The administrators running South Africa’s embattled national airline proposed the government provide a R21-billion bailout to help repay debt and resume operations after the lifting of Covid-19 travel bans.
The plan includes about R17-billion that will go toward repaying South African Airways creditors, according to a draft copy seen by Bloomberg.
As much as R2-billion will be used for retrenchments and a further 2 billion rand will be provided for working capital.
The draft plan “is for discussion purposes only and we await comment from the affected persons,” a spokeswoman for the administrators said, adding that the team has until June 8 to finalize a rescue proposal.
South Africa’s Public Enterprises Ministry, which is responsible for SAA, has not yet discussed the draft plan, spokesman Sam Mkokeli said by phone.
The National Treasury said earlier this year it would allocate funds to repay creditors as the airline’s debt is government guaranteed.
While the funding agreement has yet to be finalized, a deal of this nature would bring to an end an impasse between the government and SAA’s business-rescue team over the airline’s future.

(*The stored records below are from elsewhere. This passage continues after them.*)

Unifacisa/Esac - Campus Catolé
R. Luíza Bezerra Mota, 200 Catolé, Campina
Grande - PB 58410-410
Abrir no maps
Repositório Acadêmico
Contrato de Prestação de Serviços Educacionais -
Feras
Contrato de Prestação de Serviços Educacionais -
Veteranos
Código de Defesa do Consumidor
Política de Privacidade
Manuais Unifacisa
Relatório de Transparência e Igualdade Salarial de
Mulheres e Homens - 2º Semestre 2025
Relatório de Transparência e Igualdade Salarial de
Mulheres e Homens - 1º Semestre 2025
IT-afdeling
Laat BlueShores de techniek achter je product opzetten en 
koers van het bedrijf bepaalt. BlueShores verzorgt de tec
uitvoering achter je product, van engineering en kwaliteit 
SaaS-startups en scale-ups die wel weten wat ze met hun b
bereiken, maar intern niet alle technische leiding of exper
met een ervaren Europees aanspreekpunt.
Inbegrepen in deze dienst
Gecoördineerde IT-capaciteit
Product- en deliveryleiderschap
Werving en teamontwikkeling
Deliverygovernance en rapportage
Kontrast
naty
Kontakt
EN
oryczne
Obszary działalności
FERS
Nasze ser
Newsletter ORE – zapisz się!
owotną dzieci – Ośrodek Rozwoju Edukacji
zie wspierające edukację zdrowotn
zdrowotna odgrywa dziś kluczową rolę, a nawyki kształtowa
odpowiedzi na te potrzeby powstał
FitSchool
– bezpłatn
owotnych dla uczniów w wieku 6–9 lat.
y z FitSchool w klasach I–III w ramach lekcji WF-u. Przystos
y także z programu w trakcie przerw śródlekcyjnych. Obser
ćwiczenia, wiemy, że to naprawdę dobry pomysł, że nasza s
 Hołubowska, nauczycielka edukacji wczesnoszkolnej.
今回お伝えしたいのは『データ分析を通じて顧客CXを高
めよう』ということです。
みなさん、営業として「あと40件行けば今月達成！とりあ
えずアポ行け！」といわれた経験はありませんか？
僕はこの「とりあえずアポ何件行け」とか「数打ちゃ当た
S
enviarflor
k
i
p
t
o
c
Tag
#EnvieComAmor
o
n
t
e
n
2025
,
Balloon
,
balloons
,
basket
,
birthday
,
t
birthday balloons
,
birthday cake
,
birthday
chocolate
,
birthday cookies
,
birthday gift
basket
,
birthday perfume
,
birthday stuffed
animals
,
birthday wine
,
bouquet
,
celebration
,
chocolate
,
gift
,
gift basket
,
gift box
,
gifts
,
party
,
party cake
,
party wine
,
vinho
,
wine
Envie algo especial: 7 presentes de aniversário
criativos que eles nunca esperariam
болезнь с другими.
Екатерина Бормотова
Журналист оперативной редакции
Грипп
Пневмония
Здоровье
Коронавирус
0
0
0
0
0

The administrators, appointed in December, had an earlier request for state funding rejected in April, and subsequently proposed firing the entire workforce to stave off liquidation.
Public Enterprises Minister Pravin Gordhan strongly objected to that plan, and announced his ambitions for the creation of a new airline at the start of the month, kicking off a fresh round of talks.
SAA’s commercial passenger planes have been grounded since late March, when the government closed borders for non-urgent travel to contain the coronavirus.
Some domestic flights are being allowed to operate as of Monday for business purposes, though SAA had previously reduced its local services to a single Johannesburg-Cape Town route.